Leaving that subject and getting back to the grass roots of the sport in every country, we need to push the exposure of the younger generation to racing pigeons. Every now and then I see something or get sent something on the net about racing pigeons in schools and that is a great thing. In form two at Henderson Intermediate the teacher of the time Ollie Green got me to bring a pair of pigeons to stay at the school in the class in a metre long coop high up below the ceiling and they bred there and we would have them out in the class and there would be the occasional ‘deposit’ on the desks or floor. It was a good, fun thing.
It is easy to get side tracked from the real important jobs that ought to be done as pigeon bodies. Arguing and bickering never achieves anything except for a dry throat and perhaps a headache! Circles of people that run pigeon organisations need to focus on what is important to a pigeon body as a whole and not get lost in the relentless pursuit of ‘ego’ and ‘vanities’. The rights of the little men viz the infirm, the aged, the beginners, those simply just struggling in general and the ‘unconverted’ non fancier public member, these are more important than ‘feelings’ that can run high when people find themselves in difficult situations and revenge would be a lovely past time.

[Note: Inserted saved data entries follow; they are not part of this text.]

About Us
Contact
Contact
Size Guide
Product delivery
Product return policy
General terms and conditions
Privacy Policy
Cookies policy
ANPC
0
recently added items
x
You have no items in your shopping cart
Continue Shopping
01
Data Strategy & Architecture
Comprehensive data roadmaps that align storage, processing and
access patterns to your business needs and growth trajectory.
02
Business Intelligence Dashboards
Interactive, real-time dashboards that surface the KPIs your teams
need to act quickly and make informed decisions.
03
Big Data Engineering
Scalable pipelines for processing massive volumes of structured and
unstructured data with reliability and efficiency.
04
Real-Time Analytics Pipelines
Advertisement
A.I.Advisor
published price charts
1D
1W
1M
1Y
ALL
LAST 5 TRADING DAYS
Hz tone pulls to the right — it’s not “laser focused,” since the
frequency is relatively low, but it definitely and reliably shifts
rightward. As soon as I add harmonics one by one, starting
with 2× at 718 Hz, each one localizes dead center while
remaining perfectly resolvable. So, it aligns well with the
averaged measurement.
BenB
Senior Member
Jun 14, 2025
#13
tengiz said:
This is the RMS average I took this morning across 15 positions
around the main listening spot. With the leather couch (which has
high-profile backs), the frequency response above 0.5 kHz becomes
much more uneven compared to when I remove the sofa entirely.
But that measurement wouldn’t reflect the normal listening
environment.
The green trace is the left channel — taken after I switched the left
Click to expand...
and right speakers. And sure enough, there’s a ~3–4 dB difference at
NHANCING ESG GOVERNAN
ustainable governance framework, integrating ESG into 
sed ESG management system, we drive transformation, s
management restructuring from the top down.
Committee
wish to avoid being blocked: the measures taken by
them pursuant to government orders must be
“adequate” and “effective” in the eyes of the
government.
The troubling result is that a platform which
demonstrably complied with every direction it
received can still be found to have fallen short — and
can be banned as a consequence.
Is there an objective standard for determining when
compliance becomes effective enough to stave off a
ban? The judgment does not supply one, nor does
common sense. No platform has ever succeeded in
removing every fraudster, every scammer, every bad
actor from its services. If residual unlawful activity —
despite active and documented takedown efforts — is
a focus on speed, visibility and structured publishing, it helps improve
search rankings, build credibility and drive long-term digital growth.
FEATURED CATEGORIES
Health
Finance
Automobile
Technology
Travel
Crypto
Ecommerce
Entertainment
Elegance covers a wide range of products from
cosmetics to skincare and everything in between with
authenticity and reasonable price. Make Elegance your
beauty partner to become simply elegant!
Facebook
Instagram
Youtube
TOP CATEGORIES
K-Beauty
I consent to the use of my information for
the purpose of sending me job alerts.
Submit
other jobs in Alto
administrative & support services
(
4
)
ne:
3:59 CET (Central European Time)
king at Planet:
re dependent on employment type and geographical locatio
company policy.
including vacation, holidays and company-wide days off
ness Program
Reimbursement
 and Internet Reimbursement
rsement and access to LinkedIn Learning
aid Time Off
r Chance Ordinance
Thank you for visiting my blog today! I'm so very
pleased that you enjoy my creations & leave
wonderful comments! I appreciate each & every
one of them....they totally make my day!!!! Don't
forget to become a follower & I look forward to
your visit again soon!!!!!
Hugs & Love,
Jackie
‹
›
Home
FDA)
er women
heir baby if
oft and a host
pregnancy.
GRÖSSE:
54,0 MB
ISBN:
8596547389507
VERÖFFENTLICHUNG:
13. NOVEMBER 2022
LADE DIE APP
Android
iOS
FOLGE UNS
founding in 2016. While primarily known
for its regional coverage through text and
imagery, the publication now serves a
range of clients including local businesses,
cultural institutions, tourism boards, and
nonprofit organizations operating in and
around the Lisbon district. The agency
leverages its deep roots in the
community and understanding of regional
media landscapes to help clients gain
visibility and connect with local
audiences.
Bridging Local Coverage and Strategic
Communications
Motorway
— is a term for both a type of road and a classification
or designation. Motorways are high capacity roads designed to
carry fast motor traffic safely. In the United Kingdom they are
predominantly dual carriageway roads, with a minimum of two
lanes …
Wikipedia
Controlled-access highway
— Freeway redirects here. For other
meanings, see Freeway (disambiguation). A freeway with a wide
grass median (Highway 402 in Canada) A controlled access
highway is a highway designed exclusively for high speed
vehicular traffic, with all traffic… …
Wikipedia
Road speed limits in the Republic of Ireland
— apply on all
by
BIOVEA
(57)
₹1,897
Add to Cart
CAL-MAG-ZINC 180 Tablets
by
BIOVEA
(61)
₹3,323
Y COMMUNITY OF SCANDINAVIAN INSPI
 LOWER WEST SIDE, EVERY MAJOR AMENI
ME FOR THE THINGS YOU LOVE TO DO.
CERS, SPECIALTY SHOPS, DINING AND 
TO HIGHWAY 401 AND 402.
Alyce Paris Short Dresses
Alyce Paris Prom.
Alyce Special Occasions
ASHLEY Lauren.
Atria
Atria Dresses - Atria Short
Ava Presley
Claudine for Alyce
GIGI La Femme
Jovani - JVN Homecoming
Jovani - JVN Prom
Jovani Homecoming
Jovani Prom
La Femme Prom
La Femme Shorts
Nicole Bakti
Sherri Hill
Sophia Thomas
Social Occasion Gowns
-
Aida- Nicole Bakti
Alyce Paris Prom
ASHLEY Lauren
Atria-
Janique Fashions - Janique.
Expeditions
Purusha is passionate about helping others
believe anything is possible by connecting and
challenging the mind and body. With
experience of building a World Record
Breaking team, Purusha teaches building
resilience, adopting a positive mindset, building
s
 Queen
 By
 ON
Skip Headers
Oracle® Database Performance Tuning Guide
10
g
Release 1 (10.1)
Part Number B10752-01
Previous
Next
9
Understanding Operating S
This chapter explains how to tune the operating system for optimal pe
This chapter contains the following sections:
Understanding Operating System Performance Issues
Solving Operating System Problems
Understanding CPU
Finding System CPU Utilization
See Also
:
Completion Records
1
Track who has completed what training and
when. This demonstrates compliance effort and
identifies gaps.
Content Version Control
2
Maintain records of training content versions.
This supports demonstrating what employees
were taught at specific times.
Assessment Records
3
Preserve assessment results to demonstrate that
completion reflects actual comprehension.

My Father was a preacher to the lost, the unsaved and at times that is my role too. However, in addition I find myself as an ambassador for the ‘mighty’ pigeon and ‘woe betide anyone’ who thinks that racing pigeons at the least are not worth as much and have as many rights as the drug peddlers, pedo’s and other filth in our societies! Do not these scum bags have rights, you bet that they do and so should our pigeons and don’t worry, I’ll keep fighting for them!